May 08, 2009

African-American women in some N.C. counties are up to four times more likely to die from cervical cancer than white women elsewhere in the state.

African-American women in some N.C. counties are up to four times more likely to die from cervical cancer than white women elsewhere in the state.

If a vaccine could protect your daughter from developing cervical cancer, would you make sure she got the shots? But is the vaccine safe?

Parents across the country are pondering those questions, and looking to their health care providers for guidance — now that such an option exists. The vaccine helps prevent infection by the human papillomavirus (HPV), which is believed to be a major cause of cervical cancer, especially in the United States. Many health care professionals recommend the protection for girls of age 11 and 12 who have not been exposed to the sexually-transmitted virus. But a significant challenge faced by health care providers, especially in rural areas, is getting appropriate information to teens and their parents about the vaccine and its potential benefits and risks.

In eastern North Carolina, 13 counties are working together to design a program that will provide parents with information to help them decide if the HPV vaccine is right for their daughters. The counties are part of the South Central Partnership for Public Health, one of six Public Health Incubator Collaboratives funded by the N.C. General Assembly to support regional collaboration and innovation.

Public health “incubators” are voluntary groups of local health departments that collaborate to identify regional priorities. By combining resources, health departments have greater capacity to test innovative ideas in well-designed projects and to secure the additional funding that often is needed. The incubators identify and disseminate “best practices” to improve public health across the state and the nation. The program is administered by the N.C. Institute for Public Health (NCIPH), the service and outreach arm of the University of North Carolina’s Gillings School of Global Public Health.A number of people and organizations throughout the region are dedicating time and energy to this project, and that’s very exciting,” says Lisa Harrison, NCIPH incubators project officer.

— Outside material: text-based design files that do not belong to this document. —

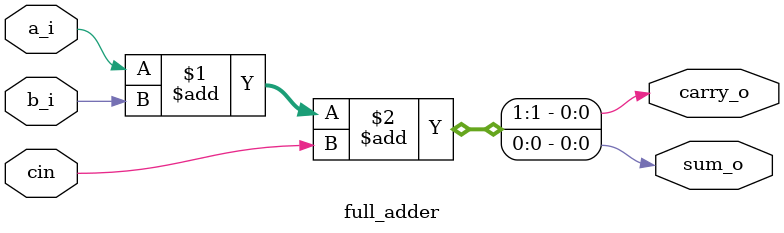
<source format=v>
module full_adder (
    input a_i, b_i, cin,
    output sum_o, carry_o
);

    assign {carry_o, sum_o} = a_i + b_i + cin;

endmodule
</source>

Contributing partners on the HPV vaccine project include local health directors; faculty and staff from the UNC schools of public health and journalism and from UNC’s Lineberger Comprehensive Cancer Center; specialists in immunization and social marketing from the N.C. Division of Public Health; a social marketing firm; and a group of health educators working in local health departments.

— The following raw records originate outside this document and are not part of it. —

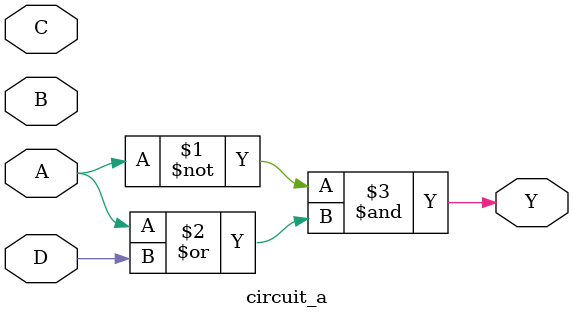
<source format=v>
module circuit_a(
    input A, B, C, D,
    output Y
);
    
    assign Y = ~A & (A | D); 

endmodule

</source>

In addition to the work of dedicated local health directors of the South Central Partnership for Public Health, connections to research have advanced the project over the past year.

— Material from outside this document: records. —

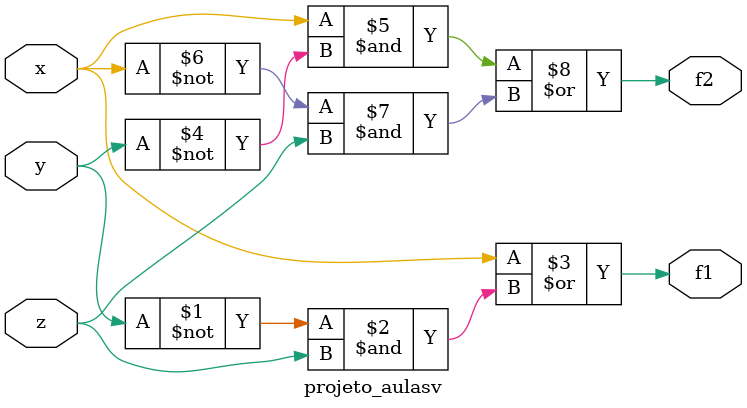
<source format=sv>
module projeto_aulasv (
    input logic x,
    input logic y,
    input logic z,
    output logic f1,
    output logic f2
);

    assign f1 = x | ((~y) & z);
    assign f2 = (x & (~y)) | ((~x) & z);

endmodule: projeto_aulasv


</source>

Noel Brewer, PhD, assistant professor of health behavior and health education at the School, has shared his research findings on risk perception and risk communication in the context of HPV vaccination decisions with the partnership. In collaboration with the U.S. Centers for Disease Control and Prevention (CDC), Brewer’s Carolina HPV Immunization Measurement and Evaluation (CHIME) Project in south central North Carolina, maps providers who stock HPV vaccine and identifies reasons why parents get the vaccine for their daughters.

“It’s exciting to see research evidence move into practice,” Brewer says. “I am especially impressed at the incubator’s dedication to using approaches that are supported by research.”

UNC graduate students have tested public health messages in focus groups and in key-informant interviews as part of the project.

“Working with the South Central Partnership has provided an unusual opportunity for our interdisciplinary health communication students to design a message and social marketing campaign to increase uptake of HPV vaccine in the region,” says Joan Cates, PhD, MPH, a lecturer at UNC’s School of Journalism and Mass Communication.

“The students were able to interact not only with local public health personnel but also — and more importantly — they could connect directly with the community members and mothers of young girls to find out what the primary issues were,” Cates says.

The South Central Incubator represents many of the North Carolina counties with the highest rates of cervical cancer: Anson, Bladen, Cumberland, Harnett, Hoke, Lee, Montgomery, Moore, Randolph, Richmond, Robeson, Sampson and Scotland. Cervical cancer mortality rates there are twice those for the rest of the state.

African-American women in some of these counties are as much as four times more likely to die from cervical cancer than white women elsewhere in the state. Reasons for these disparities include lack of medical services, lack of awareness of existing services, and poverty, which prevent many women from affording adequate medical care.